Accordingly, Defendant’s demurrer to the fourth, fifth, seventh, eighth, and ninth causes of action is SUSTAINED without leave to amend. 

v.            Sixth Cause of Action

Plaintiff’s sixth cause of action is for breach of fiduciary duty.  However, the Complaint fails to allege how Defendant breached its fiduciary duty to Decedent and does not allege any facts establishing a causal link between the breach and Decedent’s death.  Accordingly, the demurrer is SUSTAINED with 20 days’ leave to amend. 
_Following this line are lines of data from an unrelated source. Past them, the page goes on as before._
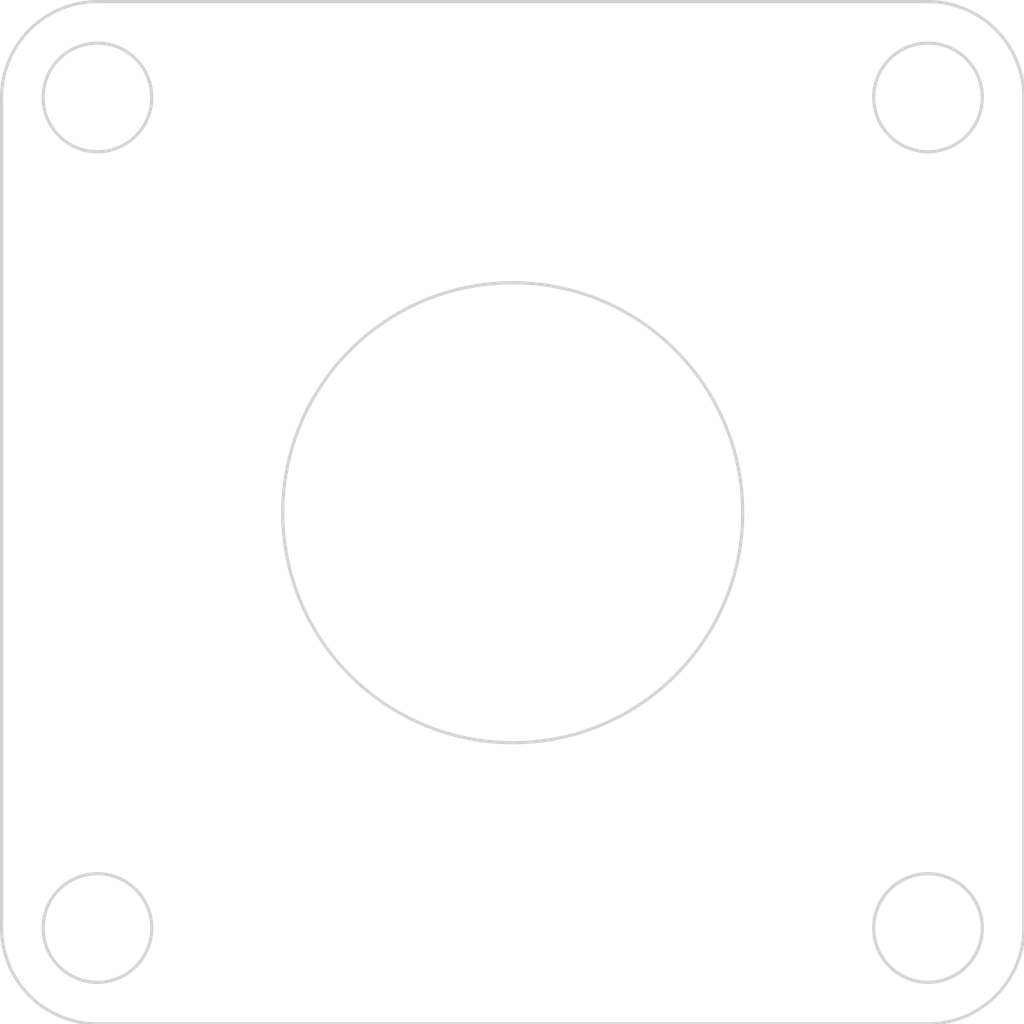
<source format=kicad_pcb>
(kicad_pcb (version 20221018) (generator pcbnew)

  (general
    (thickness 1.6)
  )

  (paper "A4")
  (layers
    (0 "F.Cu" signal)
    (31 "B.Cu" signal)
    (32 "B.Adhes" user "B.Adhesive")
    (33 "F.Adhes" user "F.Adhesive")
    (34 "B.Paste" user)
    (35 "F.Paste" user)
    (36 "B.SilkS" user "B.Silkscreen")
    (37 "F.SilkS" user "F.Silkscreen")
    (38 "B.Mask" user)
    (39 "F.Mask" user)
    (40 "Dwgs.User" user "User.Drawings")
    (41 "Cmts.User" user "User.Comments")
    (42 "Eco1.User" user "User.Eco1")
    (43 "Eco2.User" user "User.Eco2")
    (44 "Edge.Cuts" user)
    (45 "Margin" user)
    (46 "B.CrtYd" user "B.Courtyard")
    (47 "F.CrtYd" user "F.Courtyard")
    (48 "B.Fab" user)
    (49 "F.Fab" user)
  )

  (setup
    (pad_to_mask_clearance 0.05)
    (aux_axis_origin 125 90)
    (grid_origin 125 90)
    (pcbplotparams
      (layerselection 0x00010fc_ffffffff)
      (plot_on_all_layers_selection 0x0000000_00000000)
      (disableapertmacros false)
      (usegerberextensions false)
      (usegerberattributes true)
      (usegerberadvancedattributes true)
      (creategerberjobfile true)
      (dashed_line_dash_ratio 12.000000)
      (dashed_line_gap_ratio 3.000000)
      (svgprecision 4)
      (plotframeref false)
      (viasonmask false)
      (mode 1)
      (useauxorigin false)
      (hpglpennumber 1)
      (hpglpenspeed 20)
      (hpglpendiameter 15.000000)
      (dxfpolygonmode true)
      (dxfimperialunits true)
      (dxfusepcbnewfont true)
      (psnegative false)
      (psa4output false)
      (plotreference true)
      (plotvalue true)
      (plotinvisibletext false)
      (sketchpadsonfab false)
      (subtractmaskfromsilk false)
      (outputformat 5)
      (mirror false)
      (drillshape 0)
      (scaleselection 1)
      (outputdirectory "trackball_dip_13_plate/")
    )
  )

  (net 0 "")

  (gr_line (start 133 96.5) (end 133 83.5)
    (stroke (width 0.05) (type solid)) (layer "Edge.Cuts") (tstamp 00000000-0000-0000-0000-00006324d58e))
  (gr_arc (start 131.5 82) (mid 132.56066 82.43934) (end 133 83.5)
    (stroke (width 0.05) (type solid)) (layer "Edge.Cuts") (tstamp 00000000-0000-0000-0000-00006324d58f))
  (gr_arc (start 117 83.5) (mid 117.43934 82.43934) (end 118.5 82)
    (stroke (width 0.05) (type solid)) (layer "Edge.Cuts") (tstamp 00000000-0000-0000-0000-00006324d590))
  (gr_line (start 118.5 98) (end 131.5 98)
    (stroke (width 0.05) (type solid)) (layer "Edge.Cuts") (tstamp 00000000-0000-0000-0000-00006324d592))
  (gr_arc (start 118.5 98) (mid 117.43934 97.56066) (end 117 96.5)
    (stroke (width 0.05) (type solid)) (layer "Edge.Cuts") (tstamp 00000000-0000-0000-0000-00006324d593))
  (gr_arc (start 133 96.5) (mid 132.56066 97.56066) (end 131.5 98)
    (stroke (width 0.05) (type solid)) (layer "Edge.Cuts") (tstamp 00000000-0000-0000-0000-00006324d594))
  (gr_line (start 117 83.5) (end 117 96.5)
    (stroke (width 0.05) (type solid)) (layer "Edge.Cuts") (tstamp 00000000-0000-0000-0000-00006324d595))
  (gr_line (start 131.5 82) (end 118.5 82)
    (stroke (width 0.05) (type solid)) (layer "Edge.Cuts") (tstamp 00000000-0000-0000-0000-00006324d597))
  (gr_circle (center 118.5 83.5) (end 119.35 83.5)
    (stroke (width 0.05) (type solid)) (fill none) (layer "Edge.Cuts") (tstamp 00000000-0000-0000-0000-00006324d59a))
  (gr_circle (center 131.5 96.5) (end 132.35 96.5)
    (stroke (width 0.05) (type solid)) (fill none) (layer "Edge.Cuts") (tstamp 00000000-0000-0000-0000-00006324d59c))
  (gr_circle (center 131.5 83.5) (end 132.35 83.5)
    (stroke (width 0.05) (type solid)) (fill none) (layer "Edge.Cuts") (tstamp 00000000-0000-0000-0000-00006324d59d))
  (gr_circle (center 118.5 96.5) (end 119.35 96.5)
    (stroke (width 0.05) (type solid)) (fill none) (layer "Edge.Cuts") (tstamp 00000000-0000-0000-0000-00006324d5a2))
  (gr_circle (center 125 90) (end 128.6 90)
    (stroke (width 0.05) (type solid)) (fill none) (layer "Edge.Cuts") (tstamp 4cae0808-2ed1-493c-a7e6-b757bea73afa))

)

</source>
vi.          Tenth Cause of Action

For the same reasons articulated above in connection with Plaintiff’s second cause of action, Defendant’s demurrer to the Tenth Cause of Action is SUSTAINED without leave to amend. 

IV.     CONCLUSION

In light of the foregoing, Defendant’s demurrer to the Complaint is SUSTAINED with 20 days’ leave to amend ONLY the Third and Sixth Causes of Action for elder abuse and breach of fiduciary duty.  As the demurrer is sustained, the motion to strike is MOOT.    

 

Moving party to give notice.

 

Parties who intend to submit on this tentative must send an email to the Court at SSCDEPT27@lacourt.org indicating intention to submit on the tentative as directed by the instructions provided on the court website at www.lacourt.org.  Please be advised that if you submit on the tentative and elect not to appear at the hearing, the opposing party may nevertheless appear at the hearing and argue the matter.  Unless you receive a submission from all other parties in the matter, you should assume that others might appear at the hearing to argue.  If the Court does not receive emails from the parties indicating submission on this tentative ruling and there are no appearances at the hearing, the Court may, at its discretion, adopt the tentative as the final order or place the motion off calendar.